For decades, scientists have been attempting to unravel the transcriptional programs that give rise to the wide variety of neuronal cell types that collectively make up the central nervous system. Several transcription factors were shown to play key roles in neurogenesis and neuronal diversification (for an extensive review see [
14]). For instance, the expression of
Dlx1 (distal-less homeobox 1) and
Dlx2 counteracts the expression of
Olig1 (oligodendrocyte transcription factor 1) and
Olig2 to promote interneuron fate over oligodendrocyte specification and vice versa [
15,
16]. Furthermore, upregulation of the transcription factor
Pax6 (paired box 6) induces neurogenesis through induction of
Ngn2 (neurogenin 2) [
17]. Surprisingly, overexpression of
Pax6 could also induce neurogenesis in post-natal astrocytes
in vitro, representing one of the earliest examples of lineage conversion directed by a single transcription factor [
18].
Ngn2 as well as
Ascl1 (achaete-scute homolog 1), another key factor in neurogenesis, was also shown to be able to drive neuronal cell fate specification in post-natal astrocytes suggesting that differentiation boundaries could be overcome using specific transcription factors [
19]. Following these discoveries, select combinations of transcription factors were identified that, when overexpressed, were able to induce major cell state changes [
8]. This included the direct conversion of fibroblasts into neuronal cell types [
20], which has now been achieved through overexpression of different combinations of neuronal transcription factors, typically using
Ascl1 as a cornerstone factor (reviewed in [
21]). These data demonstrate that transcription factors play a central role in determining cell state specification in the nervous system as well as in controlling the plasticity of these states.

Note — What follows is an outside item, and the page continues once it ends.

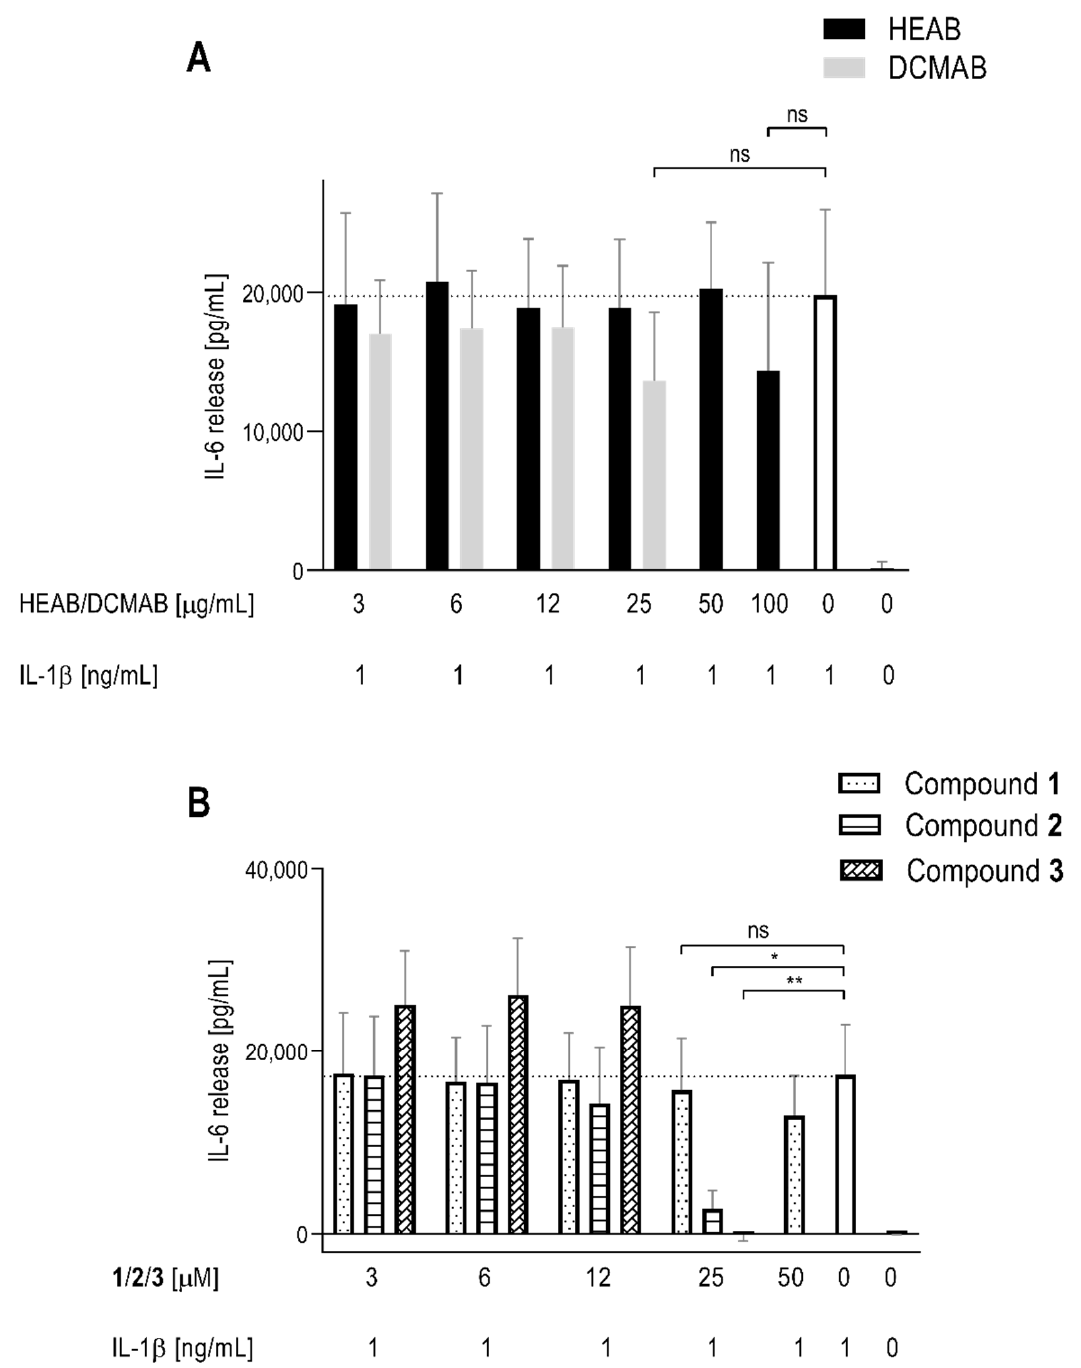
Figure 4. Release of pro-inflammatory cytokine IL-6 from IL-1 β activated HFLS incubated with root extracts ( A ) and isolated compounds 1 – 3 ( B ), after 24 h. Bars correspond to mean values ± S.D.; n = 6. * p < 0.05, ** p < 0.009 and ns = no significance. Dotted lines represent cut-off of maximum IL-6 release by Il-1 β stimulation.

Following the emergence of genome-scale transcriptome analyses, spatio-temporal gene expression programs in the brain are now rapidly being elucidated. Large consortia, including the Allen Institute for Brain Science and
BrainSpan, have collected gene expression data in murine and human tissues at different developmental stages as well as in brain tissue from humans suffering from neurological disorders [
22,
23]. Furthermore, co-expression analysis of these types of data has revealed a hierarchical structure of networks in which certain transcription factors present as central (hub) genes that modulate the expression of other genes [
22,
24,
25]. For instance,
TBR1 (T-brain 1) and
EMX2 (empty spiracles homeobox 2) have emerged as hub regulators in the adult human brain [
25] and are well-known cortical transcription factors involved in state specification of cortical progenitors and adult neurons [
26]. While these analyses are starting to reveal the hierarchal structure of gene regulatory networks, a full grasp of their complexity can only be achieved when combined with intricate knowledge of the underlying CREs to which these transcription factors bind. The latter analysis has until recent years been lagging behind.